Dendreon Corp fka DNDNQ

[rancherho]

One of the more interesting statements in the Statistics Section of the FDA Briefing materials for the Advisory Committee was that Provenge’s above median Total Nucleated Cell Count (TNC) had a statistically significant correlation with increased survival, whereas neither cumulative CD54 cell count nor cumulative CD54 upregulation did.CD54 (also known as ICAM-1) is the Provenge potency marker for the presence post ex vivo processing of mature dendritic cells (aka Antigen Presenting Cells or APCs) primed with the PA2024 fusion protein. DNDN made a poster presentation at a scientific conference last year showing apparent preliminary data that above median cumulative CD54 upregulation was prognostic for survival. Provenge is effectively a soup of a patient’s immune cells and in an average dose, only some 20% are APCs. The APCs are believed to prime CD8 effector T cells inducing a cellular th1 mediated immune response.The other immune cells in a Provenge dose include B cells, which in an immune context is related to an antibody, as opposed to a T cell,targeting mechanism and induces a th2 MofA. DNDN has also conducted early Ph1 trials of Neuvenge, which is processed ex vivo like Provenge, using a fusion protein incorporating the HER2/neu breast cancer antigen. A new study published in AACR reports that two experimental vaccines targeting either a antibody or T cell response: “individually conferred only weak tumor immunity. However, efficient tumor rejection was seen when neu and FLneu were combined, inducing both strong anti-HER2/neu-specific antibody and T cell responses. Adoptive transfer of both immune CD8+ T cells and immune sera from immunized mice was required to confer tumor immunity in naïve hosts. “ Antibody and CD8+ T Cell Responses against HER2/neu Required for Tumor Eradication after DNA Immunization with a Flt-3 Ligand Fusion Vaccine Clinical Cancer Research 13, 6195-6203, October 15, 2007. doi: 10.1158/1078-0432.CCR-07-0258 http://clincancerres.aacrjournals.org/cgi/content/abstract/13/20/6195
This may explain why a TNC count of processed immune cells, which includes activated B cells leading to an antibody response as well as APCs priming T cells, may be more relevant to extended survival than APCs alone as measured by their CD54 markers.

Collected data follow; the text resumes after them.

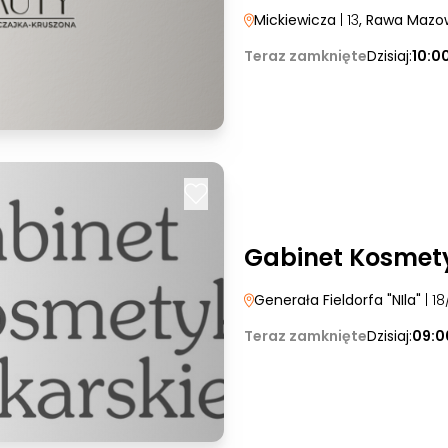
Mickiewicza
| 13
, Rawa Mazo
Teraz zamknięte
Dzisiaj:
10:0
Gabinet Kosmety
Generała Fieldorfa "NIla"
| 18
Teraz zamknięte
Dzisiaj:
09:0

This might also suggest that at some point in the distant future DNDN’s Provenge, which has a stronger T cell response but a weaker antibody response against AIPC, may be combined with CEGE’s GVAX, which appears to have a stronger and broader antibody response, but weaker T cell response, to be twice as effective – with either docetaxel of ipilimumab countering the T cell defensive regulatory T cells. JMHO.